_Task goal_:
Exact repetition, pictures omitted: give every record below again.
*** Data shown Section Begins ***
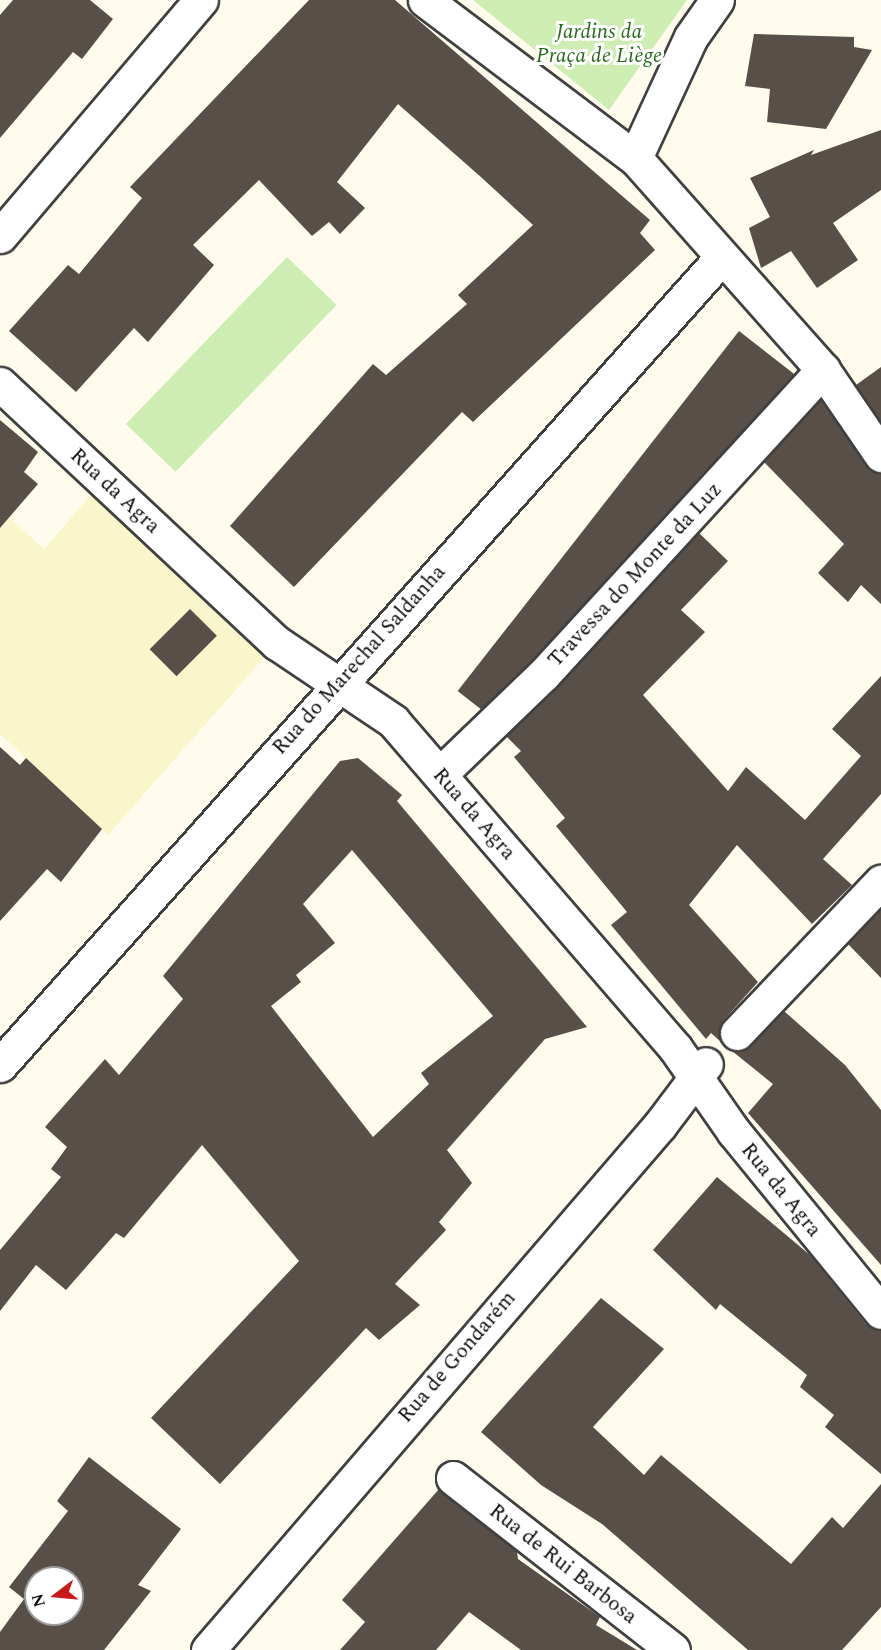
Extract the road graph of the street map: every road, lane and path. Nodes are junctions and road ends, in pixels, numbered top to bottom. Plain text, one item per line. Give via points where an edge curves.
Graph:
1 (201, 0) edge
2 (425, 0) edge
3 (717, 0) edge
4 (634, 158) junction
5 (0, 236) edge
6 (721, 258) junction
7 (823, 370) junction
8 (0, 384) edge
9 (881, 455) edge
10 (339, 681) junction
11 (440, 774) junction
12 (881, 882) edge
13 (740, 1030) dead end
14 (0, 1065) edge
15 (700, 1071) junction
16 (881, 1312) edge
17 (453, 1478) dead end
18 (208, 1650) edge
19 (673, 1650) edge

1 - 5 street
2 - 4 street
3 - 4 street via 691,36
4 - 6 street
6 - 7 street
6 - 10 street, Rua do Marechal Saldanha
7 - 9 street
7 - 11 street, Travessa do Monte da Luz via 544,674
8 - 10 street, Rua da Agra via 277,643
10 - 11 street, Rua da Agra via 393,721
10 - 14 street, Rua do Marechal Saldanha
11 - 15 street, Rua da Agra via 671,1043
12 - 13 street
15 - 16 street, Rua da Agra
15 - 18 street, Rua de Gondarém via 660,1125
17 - 19 street, Rua de Rui Barbosa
*** Data shown Section Ends ***
_Answer area_:
Extract the road graph of the street map: every road, lane and path. Nodes are junctions and road ends, in pixels, numbered top to bottom. Plain text, one item per line. Give via points where an edge curves.
Graph:
1 (201, 0) edge
2 (425, 0) edge
3 (717, 0) edge
4 (634, 158) junction
5 (0, 236) edge
6 (721, 258) junction
7 (823, 370) junction
8 (0, 384) edge
9 (881, 455) edge
10 (339, 681) junction
11 (440, 774) junction
12 (881, 882) edge
13 (740, 1030) dead end
14 (0, 1065) edge
15 (700, 1071) junction
16 (881, 1312) edge
17 (453, 1478) dead end
18 (208, 1650) edge
19 (673, 1650) edge

1 - 5 street
2 - 4 street
3 - 4 street via 691,36
4 - 6 street
6 - 7 street
6 - 10 street, Rua do Marechal Saldanha
7 - 9 street
7 - 11 street, Travessa do Monte da Luz via 544,674
8 - 10 street, Rua da Agra via 277,643
10 - 11 street, Rua da Agra via 393,721
10 - 14 street, Rua do Marechal Saldanha
11 - 15 street, Rua da Agra via 671,1043
12 - 13 street
15 - 16 street, Rua da Agra
15 - 18 street, Rua de Gondarém via 660,1125
17 - 19 street, Rua de Rui Barbosa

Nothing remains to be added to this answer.